Activity ▸ Return every line from the records below with the string "icon".

Entries taken from a collection ▸
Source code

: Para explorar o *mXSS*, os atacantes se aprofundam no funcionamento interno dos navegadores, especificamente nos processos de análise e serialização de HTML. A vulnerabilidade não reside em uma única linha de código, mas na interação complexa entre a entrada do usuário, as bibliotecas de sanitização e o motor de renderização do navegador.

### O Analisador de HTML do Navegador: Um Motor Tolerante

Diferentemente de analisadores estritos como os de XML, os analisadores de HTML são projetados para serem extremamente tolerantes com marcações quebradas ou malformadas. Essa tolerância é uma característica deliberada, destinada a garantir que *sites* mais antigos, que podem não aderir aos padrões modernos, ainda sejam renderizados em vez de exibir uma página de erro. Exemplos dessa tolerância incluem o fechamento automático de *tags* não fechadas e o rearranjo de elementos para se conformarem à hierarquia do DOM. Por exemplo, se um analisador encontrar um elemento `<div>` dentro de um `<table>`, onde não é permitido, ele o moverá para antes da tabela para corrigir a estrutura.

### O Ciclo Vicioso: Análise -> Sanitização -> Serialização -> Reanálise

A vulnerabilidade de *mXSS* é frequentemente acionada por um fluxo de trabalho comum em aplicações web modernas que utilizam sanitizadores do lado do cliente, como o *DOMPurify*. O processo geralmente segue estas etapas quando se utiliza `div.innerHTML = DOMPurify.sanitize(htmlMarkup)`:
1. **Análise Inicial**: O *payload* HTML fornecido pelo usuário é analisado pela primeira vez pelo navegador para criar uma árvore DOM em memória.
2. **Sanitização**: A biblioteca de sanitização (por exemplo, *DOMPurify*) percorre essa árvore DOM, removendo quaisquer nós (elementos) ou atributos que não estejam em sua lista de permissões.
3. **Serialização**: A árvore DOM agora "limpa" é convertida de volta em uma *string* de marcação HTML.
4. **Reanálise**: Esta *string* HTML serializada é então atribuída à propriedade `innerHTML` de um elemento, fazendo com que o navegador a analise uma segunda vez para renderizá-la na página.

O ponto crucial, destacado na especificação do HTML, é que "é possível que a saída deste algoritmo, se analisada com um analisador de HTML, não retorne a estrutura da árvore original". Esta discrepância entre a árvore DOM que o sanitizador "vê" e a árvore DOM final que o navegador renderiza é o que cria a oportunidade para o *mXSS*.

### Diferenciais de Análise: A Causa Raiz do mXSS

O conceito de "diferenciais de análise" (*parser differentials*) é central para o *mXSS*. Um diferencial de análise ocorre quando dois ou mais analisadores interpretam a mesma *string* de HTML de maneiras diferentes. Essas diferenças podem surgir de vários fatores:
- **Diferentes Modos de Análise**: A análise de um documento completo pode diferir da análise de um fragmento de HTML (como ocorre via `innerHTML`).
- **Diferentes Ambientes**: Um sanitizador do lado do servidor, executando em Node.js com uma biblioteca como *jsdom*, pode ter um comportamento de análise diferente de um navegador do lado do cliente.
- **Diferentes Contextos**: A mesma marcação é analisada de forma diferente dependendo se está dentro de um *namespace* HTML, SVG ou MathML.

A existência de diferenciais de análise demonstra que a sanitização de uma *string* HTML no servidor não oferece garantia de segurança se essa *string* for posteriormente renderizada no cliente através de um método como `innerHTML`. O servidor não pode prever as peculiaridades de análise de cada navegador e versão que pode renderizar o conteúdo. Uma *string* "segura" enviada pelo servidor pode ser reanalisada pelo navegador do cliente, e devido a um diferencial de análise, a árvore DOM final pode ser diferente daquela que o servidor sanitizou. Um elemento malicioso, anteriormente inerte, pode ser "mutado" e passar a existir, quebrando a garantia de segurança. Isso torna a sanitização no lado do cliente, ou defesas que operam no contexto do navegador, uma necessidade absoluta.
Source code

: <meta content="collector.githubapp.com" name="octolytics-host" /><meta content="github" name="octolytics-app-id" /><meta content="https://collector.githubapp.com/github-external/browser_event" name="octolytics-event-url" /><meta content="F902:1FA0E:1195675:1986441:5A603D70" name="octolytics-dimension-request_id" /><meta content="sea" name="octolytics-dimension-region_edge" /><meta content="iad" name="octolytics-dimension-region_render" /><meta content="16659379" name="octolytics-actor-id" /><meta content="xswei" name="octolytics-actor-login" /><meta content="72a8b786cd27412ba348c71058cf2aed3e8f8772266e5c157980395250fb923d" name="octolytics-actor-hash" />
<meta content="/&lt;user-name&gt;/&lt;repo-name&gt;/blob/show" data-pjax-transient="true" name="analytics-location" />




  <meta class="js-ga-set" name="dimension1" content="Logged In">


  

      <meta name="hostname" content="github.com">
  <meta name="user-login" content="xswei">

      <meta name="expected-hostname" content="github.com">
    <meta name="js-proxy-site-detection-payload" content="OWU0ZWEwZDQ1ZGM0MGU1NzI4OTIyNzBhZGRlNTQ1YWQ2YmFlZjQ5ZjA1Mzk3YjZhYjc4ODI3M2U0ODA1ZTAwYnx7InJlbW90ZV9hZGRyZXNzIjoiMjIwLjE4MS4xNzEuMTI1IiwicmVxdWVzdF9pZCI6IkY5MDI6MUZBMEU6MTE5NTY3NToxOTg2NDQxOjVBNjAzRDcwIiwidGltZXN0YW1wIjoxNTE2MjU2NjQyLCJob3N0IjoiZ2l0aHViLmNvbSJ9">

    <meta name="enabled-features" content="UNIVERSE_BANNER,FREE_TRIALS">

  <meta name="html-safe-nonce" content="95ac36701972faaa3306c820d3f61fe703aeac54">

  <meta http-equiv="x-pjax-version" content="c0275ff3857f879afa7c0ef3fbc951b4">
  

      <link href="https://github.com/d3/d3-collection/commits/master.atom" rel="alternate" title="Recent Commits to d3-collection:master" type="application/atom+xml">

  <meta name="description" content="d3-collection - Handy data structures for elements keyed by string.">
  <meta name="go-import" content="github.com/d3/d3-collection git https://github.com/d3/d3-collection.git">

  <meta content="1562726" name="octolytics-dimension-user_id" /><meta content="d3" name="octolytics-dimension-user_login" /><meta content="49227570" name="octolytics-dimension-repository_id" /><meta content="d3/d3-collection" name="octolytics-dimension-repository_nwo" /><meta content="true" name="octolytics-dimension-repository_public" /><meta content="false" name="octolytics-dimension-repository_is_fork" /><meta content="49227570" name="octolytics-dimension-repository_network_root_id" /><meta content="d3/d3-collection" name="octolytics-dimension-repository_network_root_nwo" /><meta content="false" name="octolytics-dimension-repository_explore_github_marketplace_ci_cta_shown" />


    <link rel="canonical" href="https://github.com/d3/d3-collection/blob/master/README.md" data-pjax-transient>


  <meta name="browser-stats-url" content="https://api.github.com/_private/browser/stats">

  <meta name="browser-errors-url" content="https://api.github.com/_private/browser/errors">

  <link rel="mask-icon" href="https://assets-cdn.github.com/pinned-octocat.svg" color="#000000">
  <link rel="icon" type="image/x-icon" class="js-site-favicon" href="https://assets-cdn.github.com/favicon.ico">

Answer to this exercise ▸
  <link rel="mask-icon" href="https://assets-cdn.github.com/pinned-octocat.svg" color="#000000">
  <link rel="icon" type="image/x-icon" class="js-site-favicon" href="https://assets-cdn.github.com/favicon.ico">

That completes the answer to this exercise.